Bonds Plunge as Indian Policy Makers Unexpectedly Hold Key Rate

Indian sovereign bond yields climbed the most in more than three years after policy makers surprisingly kept interest rates unchanged ahead of a probable increase in U.S. borrowing costs this month.

The monetary policy committee led by Reserve Bank of India Governor Urjit Patel left the benchmark repurchase rate at 6.25 percent, according to a central bank statement in Mumbai on Wednesday. The outcome was predicted by only eight of 44 economists in a Bloomberg survey, while 31 expected a cut to 6 percent and five saw a reduction to 5.75 percent.

The yield on government notes due September 2026 jumped 21 basis points to 6.41 percent in Mumbai, prices from the RBI’s trading system show. That’s the biggest increase for a benchmark 10-year security since September 2013, data compiled by Bloomberg show. The rupee strengthened 0.4 percent to 67.6350 per dollar in a seventh day of gains, its longest winning streak this year.

“Bonds are reacting negatively as a rate cut and some liquidity easing was priced in by the market,” said Gopikrishnan MS, the Mumbai-based head of foreign exchange, rates and credit for South Asia at Standard Chartered Plc.

Consumer-price inflation slowed to a 14-month low in October, spurring bets for monetary easing. Calls for a rate cut intensified further as the government’s shock Nov. 8 move to invalidate 86 percent of India’s currency in circulation threatened to dent demand in the cash-driven economy. Global banks including Credit Suisse Group AG and Deutsche Bank AG slashed full-year growth forecasts for Asia’s third-largest economy.

While “supply disruptions in the backwash of currency replacement may drag down growth this year, it is important to analyze more information and experience before judging their full effects and their persistence,” the RBI said in a statement.

Fed Decision

Bonds surged in the runup to the policy decision as the currency recall saw citizens rushing to banks to deposit the defunct notes, flooding the financial system with cash and boosting demand for debt. The 10-year yield sank 55 basis points in November.
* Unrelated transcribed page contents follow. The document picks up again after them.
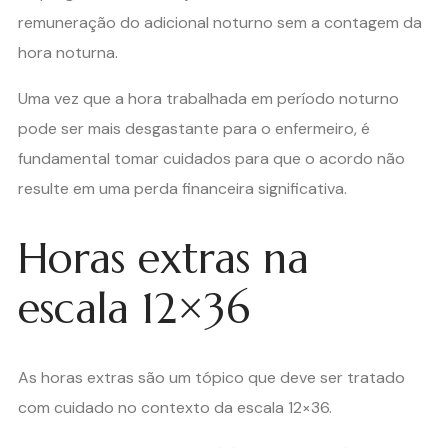
remuneração do adicional noturno sem a contagem da
hora noturna.
Uma vez que a hora trabalhada em período noturno
pode ser mais desgastante para o enfermeiro, é
fundamental tomar cuidados para que o acordo não
resulte em uma perda financeira significativa.
Horas extras na
escala 12×36
As horas extras são um tópico que deve ser tratado
com cuidado no contexto da escala 12×36.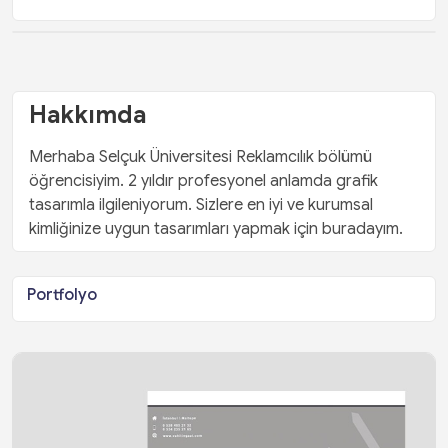
Hakkımda
Merhaba Selçuk Üniversitesi Reklamcılık bölümü
öğrencisiyim. 2 yıldır profesyonel anlamda grafik
tasarımla ilgileniyorum. Sizlere en iyi ve kurumsal
kimliğinize uygun tasarımları yapmak için buradayım.
Portfolyo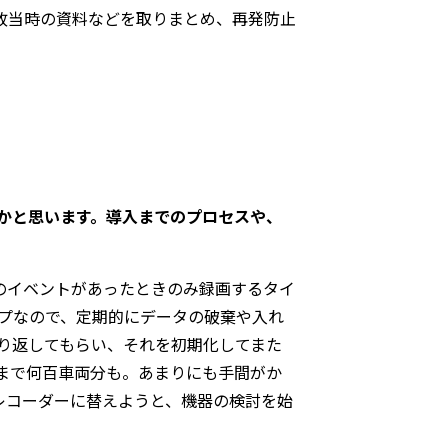
故当時の資料などを取りまとめ、再発防止
かと思います。導入までのプロセスや、
のイベントがあったときのみ録画するタイ
プなので、定期的にデータの破棄や入れ
り返してもらい、それを初期化してまた
まで何百車両分も。あまりにも手間がか
レコーダーに替えようと、機器の検討を始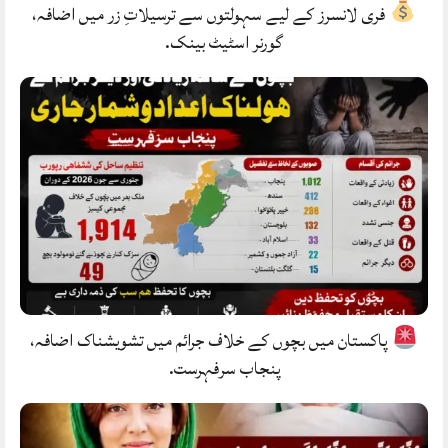
فری لانسرز کے لیے سہولتوں سے ترسیلاتِ زر میں اضافہ،
گورنر اسٹیٹ بینک.
پاکستان میں بچوں کے خلاف جرائم میں تشویشناک اضافہ،
پنجاب سرفہرست.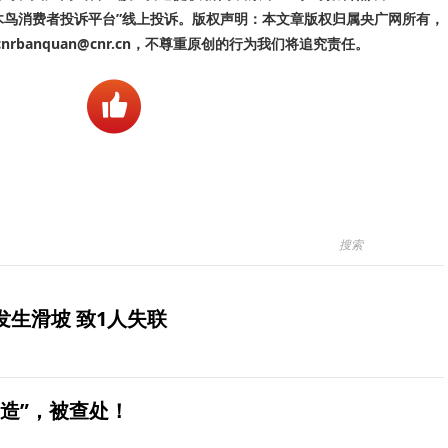
啄木鸟消费者投诉平台”线上投诉。版权声明：本文章版权归属央广网所有，
banquan@cnr.cn，不尊重原创的行为我们将追究责任。
生滑坡 致1人失联
造”，被查处！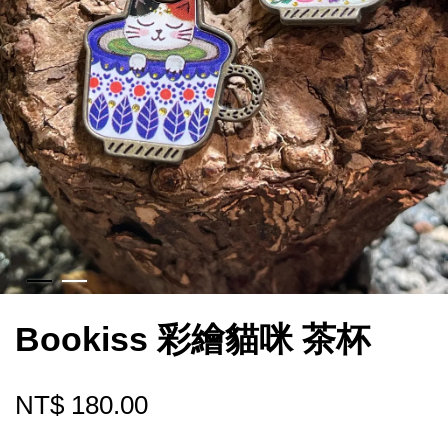
Bookiss 彩繪貓咪 茶杯
NT$ 180.00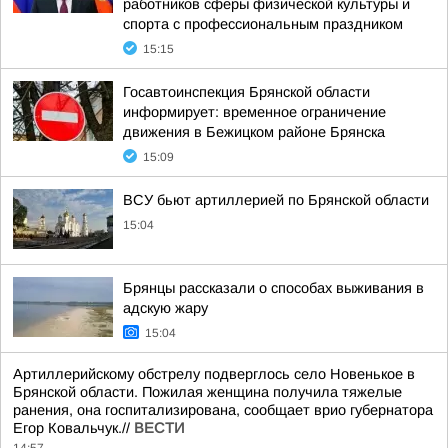
работников сферы физической культуры и
спорта с профессиональным праздником
15:15
Госавтоинспекция Брянской области
информирует: временное ограничение
движения в Бежицком районе Брянска
15:09
ВСУ бьют артиллерией по Брянской области
15:04
Брянцы рассказали о способах выживания в
адскую жару
15:04
Артиллерийскому обстрелу подверглось село Новенькое в
Брянской области. Пожилая женщина получила тяжелые
ранения, она госпитализирована, сообщает врио губернатора
Егор Ковальчук.//
ВЕСТИ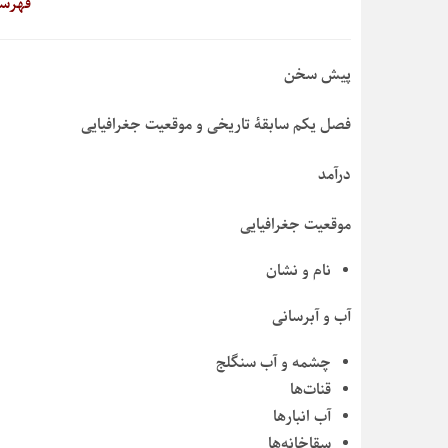
فهرس
پیش سخن
فصل یکم سابقۀ تاریخی و موقعیت جغرافیایی
درآمد
موقعیت جغرافیایی
نام و نشان
آب و آبرسانی
چشمه و آب سنگلج
قنات‌ها
آب انبارها
سقاخانه‌ها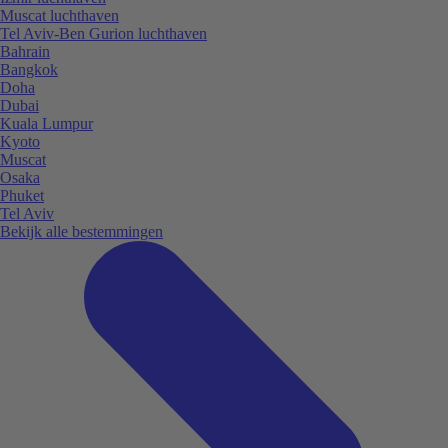
Muscat luchthaven
Tel Aviv-Ben Gurion luchthaven
Bahrain
Bangkok
Doha
Dubai
Kuala Lumpur
Kyoto
Muscat
Osaka
Phuket
Tel Aviv
Bekijk alle bestemmingen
The central bank on Wednesday said it will withdraw the temporary increase in lenders’ cash reserve ratio requirement that it announced last month.

“Globally, the imminent tightening of monetary policy in the U.S. is triggering bouts of high volatility in financial markets, with the possibility of large spillovers that could have macroeconomic implications for” emerging-market economies, according to the RBI’s statement.